Raising meat for your family isn't difficult, especially in Vermont. We raise a few hogs each summer, and then have a local butcher process and freeze the pork. The meat is the best we've ever had. And there's the added benefit of knowing exactly how the animal was raised. It's reassuring. And some say that meat raised on grass is lower in the bad kinds of fats.

Raising chickens for meat is also easy, and it only takes 8 weeks for them to grow to maturity. The meat is much better than the best store bought chicken - much juicier and far more tender. Chicken eggs from your own coop are very rich in taste, but also lower in the bad kinds of fats, if raised on grass or with flax meal added to the feed.

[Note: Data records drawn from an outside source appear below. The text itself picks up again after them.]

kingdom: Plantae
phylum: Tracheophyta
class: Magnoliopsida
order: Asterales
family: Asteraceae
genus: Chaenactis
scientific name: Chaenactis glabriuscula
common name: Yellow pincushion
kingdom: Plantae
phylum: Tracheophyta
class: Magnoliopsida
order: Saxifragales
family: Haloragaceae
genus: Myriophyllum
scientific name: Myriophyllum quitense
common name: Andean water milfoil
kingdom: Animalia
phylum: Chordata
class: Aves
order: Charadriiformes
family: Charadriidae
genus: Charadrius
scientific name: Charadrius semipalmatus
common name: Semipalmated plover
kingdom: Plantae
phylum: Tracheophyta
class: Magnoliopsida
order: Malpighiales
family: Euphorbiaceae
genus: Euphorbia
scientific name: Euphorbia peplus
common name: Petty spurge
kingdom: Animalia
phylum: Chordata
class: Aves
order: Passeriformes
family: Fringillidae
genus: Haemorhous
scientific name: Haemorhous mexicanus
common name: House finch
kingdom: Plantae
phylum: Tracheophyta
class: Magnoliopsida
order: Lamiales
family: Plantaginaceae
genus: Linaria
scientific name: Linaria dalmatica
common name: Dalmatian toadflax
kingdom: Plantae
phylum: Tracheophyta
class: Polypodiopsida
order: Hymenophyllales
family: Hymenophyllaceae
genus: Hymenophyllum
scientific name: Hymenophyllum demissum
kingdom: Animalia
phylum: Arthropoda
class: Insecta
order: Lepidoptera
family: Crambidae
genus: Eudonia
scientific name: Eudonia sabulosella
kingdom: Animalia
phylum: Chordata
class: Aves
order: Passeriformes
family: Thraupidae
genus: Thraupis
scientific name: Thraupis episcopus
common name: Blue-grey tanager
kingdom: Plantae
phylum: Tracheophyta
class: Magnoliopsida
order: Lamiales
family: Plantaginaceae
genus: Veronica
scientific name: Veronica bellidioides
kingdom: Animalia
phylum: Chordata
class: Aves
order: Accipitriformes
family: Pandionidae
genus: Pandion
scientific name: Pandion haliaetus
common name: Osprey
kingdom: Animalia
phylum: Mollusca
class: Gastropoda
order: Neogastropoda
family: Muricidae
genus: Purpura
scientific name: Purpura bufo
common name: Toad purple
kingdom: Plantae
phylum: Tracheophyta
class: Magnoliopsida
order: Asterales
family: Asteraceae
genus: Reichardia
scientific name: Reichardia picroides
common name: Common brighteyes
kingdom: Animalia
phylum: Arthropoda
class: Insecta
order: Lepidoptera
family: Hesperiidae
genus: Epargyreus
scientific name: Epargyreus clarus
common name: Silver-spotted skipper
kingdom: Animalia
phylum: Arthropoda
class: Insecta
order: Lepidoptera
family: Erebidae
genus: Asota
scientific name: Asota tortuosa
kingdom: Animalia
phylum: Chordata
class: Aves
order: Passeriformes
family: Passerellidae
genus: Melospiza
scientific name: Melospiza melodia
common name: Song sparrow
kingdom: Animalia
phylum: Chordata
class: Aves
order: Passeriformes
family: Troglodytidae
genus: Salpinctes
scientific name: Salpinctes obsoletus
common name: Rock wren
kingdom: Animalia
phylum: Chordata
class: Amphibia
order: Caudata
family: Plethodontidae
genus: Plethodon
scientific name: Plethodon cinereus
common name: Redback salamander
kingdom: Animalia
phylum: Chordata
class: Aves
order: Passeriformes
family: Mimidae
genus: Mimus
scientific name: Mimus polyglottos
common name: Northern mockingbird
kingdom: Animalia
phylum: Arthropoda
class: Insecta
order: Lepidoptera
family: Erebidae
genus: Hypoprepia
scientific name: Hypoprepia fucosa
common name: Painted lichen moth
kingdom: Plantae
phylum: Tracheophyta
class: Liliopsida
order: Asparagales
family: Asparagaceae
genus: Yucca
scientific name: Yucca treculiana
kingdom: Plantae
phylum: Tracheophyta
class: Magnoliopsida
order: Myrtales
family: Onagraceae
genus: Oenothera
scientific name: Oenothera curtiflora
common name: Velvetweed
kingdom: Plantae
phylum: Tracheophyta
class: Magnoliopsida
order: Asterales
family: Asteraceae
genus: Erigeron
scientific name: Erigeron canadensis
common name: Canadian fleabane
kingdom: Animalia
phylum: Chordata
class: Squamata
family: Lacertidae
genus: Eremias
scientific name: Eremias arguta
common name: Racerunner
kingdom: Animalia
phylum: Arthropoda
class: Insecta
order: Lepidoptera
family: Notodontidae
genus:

Raising bees is like having a very cool science experiment going on all the time. The hive is fascinating. The honey is light and lovely, and can help you tolerate local pollen better if you have allergies. Growing certain kinds of vegetables in my garden was nearly impossible until I started raising bees.

We have a couple of kitchen cows. Their milk is delicious, and from it we make home made yogurt, butter, cream, half and half, ice cream and skim milk. Some say raw milk is great for allergies. Some say it's lower in bad fats. I love it because the taste is completely superior to regular milk.

Pickling cucumbers is easy, and the crispy crunch of a pickle pulled out of a vat in the fridge is a delight. All through the summer I toss in ripe cukes and add kosher salt. And then we snack on them all fall and winter long.

We buy green coffee beans online and roast them in a countertop coffee roasting appliance. Then I grind the roasted beans in a conical burr grinder. It takes 45 minutes to roast 2 batches - and that's enough for us for a week. Coffee is just so much better when you buy great organic or small farm beans and roast them yourself. Just add a splash of your own cow's half and half for a taste of pure foodie heaven!